Functional Interrogation of Non-coding DNA Sequences in leukemia development and drug resistance

How regulatory elements orchestrate gene expression to give rise to different phenotypes, how the genome is physically organized and how enhancers work to recruit specific combinations of transcription factors are fascinating problems that in-situ targeted perturbations and next-generation sequencing (NGS) are helping to solve. Functional non-coding regions such as enhancers and insulators play an essential role in the regulation of cell type-specific gene expression programs, and mutations at non-coding elements can drive observable phenotypic changes comparable to those driven by mutations at coding sequences. Furthermore, genetic studies suggested that most of the genomic regions associated with disease are non-coding, including instances in cancer. This project specifically investigates the contribution of non-coding element, their sequence variation and 3D genome organization in leukemia. We focus on two aspects: leukemia development and acquisition of drug resistance. Previous work highlighted that non-coding elements and their physical interactions are linked to drug resistance, and are associated with transcriptional changes that remark a new cell identity. This observation opened new opportunites in understanding (and overcoming) drug resistance through the lense of the non-coding genome. For this reason, we investigate non-coding sequences (Objective 1) and chromatin structures (Objective 2) that drive drug resistance in pediatric acute leukemias. We are developing technologies that can be adapted to study drug resistance in other malignancies as well as other biological processes. Several GWAS studies identified non-coding regions whose sequence variation is associated with risk of developing B-cell derived acute lymphoblastic leukemia (B-ALL); genetic associations with B-ALL are solid, and validated across large cohorts of different etnicity. However, very little is known about how variation at these loci predisposes to leukemia development. This project fills this gap and provide mechanistic insights into leukemia development (Objective 3) by dissecting disease-associated enhancers and the network of associated transcription factors.

To uncover regulatory elements involved in drug resistance, we've developed a method that allows us to make specific changes in the non-coding regions of our DNA. This method is genome-wide and doesn't require specific design. We introduce short DNA tags randomly, then employ CRISPR technology to modify the epigenetic features of nearby regulatory elements. To ensure the effectiveness of our approach, we've determined the minimum number of cells required for comprehensive genome analysis. By examining the CRISPR enzyme's behavior in a specific genomic site, we found that it can influence DNA within a 10 kb range. This insight allows us to divide the genome into manageable 10 kb bins. We've also optimized the number of DNA tag insertions per cell and developed a versatile DNA tool for recruiting CRISPR enzymes and recording integration sites. We've identified efficient delivery methods and are currently working on the sequencing part. Our next step is to conduct screenings and validate the regulatory elements we've identified. Our research has further focused on three specific genomic regions: CD273/CD274, CD19, and IKZF1. In the CD273/CD274 region, we've identified a critical 2.5 kb core area within a super enhancer, which controls the expression of genes related to immunotherapy. We've used CRISPRi to study this area and are preparing for more detailed investigations by employing a set of base editors for high-resolution mapping of critical motifs. By introducing single nucleotide substitution at the CD19 enhancer, we've discovered important motifs that control CD19 expression. Our findings have led to the development of a computational tool to assist in data analysis. Additionally, we're studying DNA regions associated with leukemia predisposition by perfirming tiling screenings and investigating which nucleotides and transcription factors are involved in this condition.

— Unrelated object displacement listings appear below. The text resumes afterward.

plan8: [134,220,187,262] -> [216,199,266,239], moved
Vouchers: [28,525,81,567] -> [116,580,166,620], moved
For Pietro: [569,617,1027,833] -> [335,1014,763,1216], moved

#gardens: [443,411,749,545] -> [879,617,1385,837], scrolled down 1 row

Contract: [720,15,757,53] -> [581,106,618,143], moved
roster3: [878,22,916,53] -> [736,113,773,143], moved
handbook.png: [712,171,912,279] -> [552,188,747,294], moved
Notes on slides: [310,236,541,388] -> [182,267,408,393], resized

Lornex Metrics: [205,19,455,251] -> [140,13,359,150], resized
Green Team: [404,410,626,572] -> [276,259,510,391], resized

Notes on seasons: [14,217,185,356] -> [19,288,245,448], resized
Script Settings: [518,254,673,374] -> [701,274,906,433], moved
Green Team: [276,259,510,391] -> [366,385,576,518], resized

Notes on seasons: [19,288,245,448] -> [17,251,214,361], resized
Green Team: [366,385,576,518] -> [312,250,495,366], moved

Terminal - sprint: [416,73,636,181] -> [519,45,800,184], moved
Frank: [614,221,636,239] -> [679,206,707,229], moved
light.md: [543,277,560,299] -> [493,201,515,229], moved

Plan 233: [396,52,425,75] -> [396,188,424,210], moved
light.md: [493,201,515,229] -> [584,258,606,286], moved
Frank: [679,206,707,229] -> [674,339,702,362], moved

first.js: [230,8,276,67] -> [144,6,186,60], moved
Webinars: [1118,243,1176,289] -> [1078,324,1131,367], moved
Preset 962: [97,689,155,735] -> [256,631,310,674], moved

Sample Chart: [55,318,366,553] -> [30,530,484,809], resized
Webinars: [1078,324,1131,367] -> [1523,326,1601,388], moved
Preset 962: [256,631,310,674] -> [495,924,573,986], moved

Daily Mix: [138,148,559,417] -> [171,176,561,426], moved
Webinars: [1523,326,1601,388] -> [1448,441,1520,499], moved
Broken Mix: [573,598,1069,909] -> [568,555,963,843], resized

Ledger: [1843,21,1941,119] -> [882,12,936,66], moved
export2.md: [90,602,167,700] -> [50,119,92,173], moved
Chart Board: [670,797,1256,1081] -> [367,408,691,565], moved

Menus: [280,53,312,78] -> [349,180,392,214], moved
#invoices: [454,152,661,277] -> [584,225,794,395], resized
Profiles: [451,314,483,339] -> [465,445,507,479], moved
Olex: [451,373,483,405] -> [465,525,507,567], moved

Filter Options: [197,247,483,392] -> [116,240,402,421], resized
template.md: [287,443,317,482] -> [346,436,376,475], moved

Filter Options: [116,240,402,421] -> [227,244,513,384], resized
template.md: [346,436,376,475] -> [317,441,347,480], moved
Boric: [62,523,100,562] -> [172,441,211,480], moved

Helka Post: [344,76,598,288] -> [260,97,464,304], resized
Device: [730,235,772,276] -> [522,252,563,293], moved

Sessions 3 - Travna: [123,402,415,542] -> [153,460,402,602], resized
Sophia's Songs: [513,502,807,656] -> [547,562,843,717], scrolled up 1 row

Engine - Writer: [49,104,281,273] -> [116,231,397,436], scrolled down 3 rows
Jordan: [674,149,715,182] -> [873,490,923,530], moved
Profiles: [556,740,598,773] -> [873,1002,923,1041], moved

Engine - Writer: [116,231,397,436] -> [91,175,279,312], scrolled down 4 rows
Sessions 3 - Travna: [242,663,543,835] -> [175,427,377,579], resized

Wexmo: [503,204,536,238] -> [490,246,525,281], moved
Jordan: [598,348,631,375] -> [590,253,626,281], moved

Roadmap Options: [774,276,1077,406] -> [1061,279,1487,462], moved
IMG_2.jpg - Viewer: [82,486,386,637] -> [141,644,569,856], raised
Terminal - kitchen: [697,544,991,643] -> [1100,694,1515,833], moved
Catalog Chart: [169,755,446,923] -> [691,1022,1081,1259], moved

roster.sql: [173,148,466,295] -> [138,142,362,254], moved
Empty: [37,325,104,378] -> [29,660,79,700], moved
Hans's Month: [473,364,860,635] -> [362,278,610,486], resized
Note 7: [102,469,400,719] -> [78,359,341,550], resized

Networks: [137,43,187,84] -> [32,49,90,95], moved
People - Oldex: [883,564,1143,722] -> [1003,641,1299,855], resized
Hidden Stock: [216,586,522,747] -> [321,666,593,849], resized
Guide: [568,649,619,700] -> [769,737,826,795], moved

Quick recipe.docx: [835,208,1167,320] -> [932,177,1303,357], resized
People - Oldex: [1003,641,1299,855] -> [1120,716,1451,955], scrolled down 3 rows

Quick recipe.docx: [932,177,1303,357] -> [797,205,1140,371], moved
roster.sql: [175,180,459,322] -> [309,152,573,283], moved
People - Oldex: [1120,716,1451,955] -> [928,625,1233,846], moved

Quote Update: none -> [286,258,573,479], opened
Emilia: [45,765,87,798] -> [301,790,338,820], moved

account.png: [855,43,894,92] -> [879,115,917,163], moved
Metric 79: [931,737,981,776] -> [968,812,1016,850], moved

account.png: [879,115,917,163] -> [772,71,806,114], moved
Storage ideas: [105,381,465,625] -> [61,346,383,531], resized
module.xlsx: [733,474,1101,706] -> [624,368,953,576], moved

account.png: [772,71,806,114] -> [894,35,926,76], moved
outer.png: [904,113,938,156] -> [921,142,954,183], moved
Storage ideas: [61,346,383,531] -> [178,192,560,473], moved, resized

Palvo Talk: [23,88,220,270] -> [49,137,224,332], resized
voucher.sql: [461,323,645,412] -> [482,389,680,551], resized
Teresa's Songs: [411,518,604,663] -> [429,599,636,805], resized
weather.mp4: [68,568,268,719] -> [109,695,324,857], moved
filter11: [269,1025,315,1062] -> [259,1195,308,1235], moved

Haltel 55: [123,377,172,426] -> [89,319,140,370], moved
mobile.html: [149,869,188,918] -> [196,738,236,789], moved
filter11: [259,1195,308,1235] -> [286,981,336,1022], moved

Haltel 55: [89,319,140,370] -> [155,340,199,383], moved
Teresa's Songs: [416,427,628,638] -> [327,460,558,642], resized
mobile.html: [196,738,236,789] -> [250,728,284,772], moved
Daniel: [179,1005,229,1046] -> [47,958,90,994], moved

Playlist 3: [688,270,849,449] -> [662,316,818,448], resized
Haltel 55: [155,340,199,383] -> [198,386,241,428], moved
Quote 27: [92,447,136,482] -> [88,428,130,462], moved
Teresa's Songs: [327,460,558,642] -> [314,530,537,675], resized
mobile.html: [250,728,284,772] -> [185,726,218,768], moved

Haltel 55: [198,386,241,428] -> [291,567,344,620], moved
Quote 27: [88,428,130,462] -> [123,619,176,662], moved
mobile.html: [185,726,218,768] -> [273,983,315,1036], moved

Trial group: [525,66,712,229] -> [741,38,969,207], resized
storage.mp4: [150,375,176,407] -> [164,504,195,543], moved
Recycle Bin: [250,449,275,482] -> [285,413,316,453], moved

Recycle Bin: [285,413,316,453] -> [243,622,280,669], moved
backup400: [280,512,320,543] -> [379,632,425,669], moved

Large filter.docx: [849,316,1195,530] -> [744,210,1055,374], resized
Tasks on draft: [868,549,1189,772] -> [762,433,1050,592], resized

Identification of disease-associated non-coding variants and regions has led to innovative therapies, but technological limitations have hindered the study of non-coding elements. The proposed research, using FIND-seq, aims to overcome these limitations. FIND-seq enables the genome-wide screening of coding and non-coding elements without requiring large sgRNA libraries. It's not affected by sequence variants and can be used in various organisms. FIND-seq can identify unannotated functional elements, particularly in the case of enhancers. The research focuses on understanding drug resistance from a non-coding genome perspective, aiming to identify target genes and their regulating transcription factors through TF-binding motifs. The results may reveal new approaches to combat drug resistance, often linked to distinct epigenetic changes. The FIND-base concept represents a transformative approach in contrast to current CRISPR screens. Enrichment scores in traditional screens link sgRNAs to target genes and indicate a gene's importance in a phenotype, but they are also influenced by sgRNA cleavage efficiencies. FIND-base, however, delves directly into mutations linked to functional changes in cell behavior, particularly in non-coding DNA. This method can provide detailed information, such as discriminating between mutations that disrupt a critical binding motif within an enhancer and those that do not alter transcription factor recruitment capacity. Furthermore, incorporating base editors and advanced nucleases enhances the resolution of mutagenesis screens. FIND-base will be applied to study oncogenic non-coding mutations in B-cell derived acute lymphoblastic leukemia, focusing on non-coding regions linked to SNPs associated with the disease based on multiple GWAS studies.